:: Quoted passage ::

Municipal Building in Ardrossan, Scotland

Ardrossan Civic Centre is a municipal building in Glasgow Street in Ardrossan, a town in North Ayrshire, Scotland. The building, which was previously the offices and meeting place of Ardrossan Burgh Council, is currently used as a masonic hall.

==History==
Following significant growth in population, largely associated with the status of Ardrossan as a seaport, and following extensive lobbying by Hugh Montgomerie, 12th Earl of Eglinton whose seat was at Eglinton Castle, the area became a burgh in 1846. In this context the new burgh leaders decided to commission a town hall: the site they selected was at the corner of Harbour Street and Princes Street. The foundation stone for the new building was laid by the factor of the Eglinton Castle estate, George Johnstone Redburn, with full masonic honours, on 30 October 1858.

The old town hall was designed in the neoclassical style, built in red sandstone and completed in around 1859. The design involved an asymmetrical frontage extending for four bays along each of the two streets. The Princes Street elevation featured a round headed opening with a rusticated surround in the right hand bay. It was fenestrated with casement windows on the ground floor and with sash windows with alternating segmental and triangular pediments on the first floor and there was a parapet above. A clock, with a stone surround and an acroterion above, was presented by the then provost, John Hogarth, and unveiled at the corner of the building above the parapet in June 1887.

In the 19th century, Justice of the Peace court hearings were typically held in the town hall. Meanwhile, a police station was subsequently established on the opposite side of Princes Street.

The building continued to serve as the offices and meeting place for Ardrossan Burgh Council for most of the first half of the 20th century, but ceased to be the local seat of government when the council sold the old town hall to the local masonic lodge, in an exchange of properties involving a building known as Castlecraigs, in August 1946.

After being damaged in a storm, the mechanical clock on the old town hall was given an electric mechanism in November 1983, and the exterior of the building was cleaned, with financial support from the Historic Buildings Council for Scotland, in late 1997. The building continues to accommodate the offices and meeting place of the local masonic lodge.

:::
:: Excerpted data ::

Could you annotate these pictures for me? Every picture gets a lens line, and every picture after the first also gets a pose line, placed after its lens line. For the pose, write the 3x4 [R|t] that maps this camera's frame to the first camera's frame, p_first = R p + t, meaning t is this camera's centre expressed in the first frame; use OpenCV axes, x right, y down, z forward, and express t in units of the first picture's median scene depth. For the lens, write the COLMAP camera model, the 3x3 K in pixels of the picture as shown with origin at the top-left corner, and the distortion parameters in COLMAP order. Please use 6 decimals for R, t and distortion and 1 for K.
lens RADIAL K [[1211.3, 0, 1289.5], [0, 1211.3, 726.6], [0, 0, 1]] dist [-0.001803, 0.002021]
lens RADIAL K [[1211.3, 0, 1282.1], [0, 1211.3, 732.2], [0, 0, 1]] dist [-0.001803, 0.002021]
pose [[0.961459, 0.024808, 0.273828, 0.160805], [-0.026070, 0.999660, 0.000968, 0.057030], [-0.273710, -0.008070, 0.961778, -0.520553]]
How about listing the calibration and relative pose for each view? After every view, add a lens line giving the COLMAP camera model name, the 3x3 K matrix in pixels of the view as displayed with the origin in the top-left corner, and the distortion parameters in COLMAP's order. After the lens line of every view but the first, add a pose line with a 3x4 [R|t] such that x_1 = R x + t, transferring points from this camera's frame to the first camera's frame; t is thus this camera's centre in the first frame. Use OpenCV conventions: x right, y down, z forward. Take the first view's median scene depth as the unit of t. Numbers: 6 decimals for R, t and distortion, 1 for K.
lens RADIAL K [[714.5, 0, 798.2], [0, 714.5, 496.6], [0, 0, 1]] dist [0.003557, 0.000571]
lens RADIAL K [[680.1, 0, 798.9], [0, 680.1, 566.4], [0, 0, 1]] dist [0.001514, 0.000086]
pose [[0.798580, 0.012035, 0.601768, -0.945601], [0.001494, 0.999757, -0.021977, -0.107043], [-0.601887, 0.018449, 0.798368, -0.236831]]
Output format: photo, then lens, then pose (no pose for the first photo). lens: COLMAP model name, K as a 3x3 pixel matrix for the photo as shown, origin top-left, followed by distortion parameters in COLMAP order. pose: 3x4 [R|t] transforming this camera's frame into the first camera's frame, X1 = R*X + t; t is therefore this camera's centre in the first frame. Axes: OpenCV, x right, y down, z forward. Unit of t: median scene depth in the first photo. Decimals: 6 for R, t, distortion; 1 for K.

:::

- **Required action 1**
According to the text on Ardrossan Civic Centre, who presented the clock unveiled in June 1887?
- **Required action 2**
From the text on Ardrossan Civic Centre, copy word for word the part that starts at the words "In the 19th" and ends after the words "in August 1946.".
The rows have no connection to the text on Ardrossan Civic Centre.

- **Result 1**
John Hogarth, the then provost.

- **Result 2**
In the 19th century, Justice of the Peace court hearings were typically held in the town hall. Meanwhile, a police station was subsequently established on the opposite side of Princes Street.

The building continued to serve as the offices and meeting place for Ardrossan Burgh Council for most of the first half of the 20th century, but ceased to be the local seat of government when the council sold the old town hall to the local masonic lodge, in an exchange of properties involving a building known as Castlecraigs, in August 1946.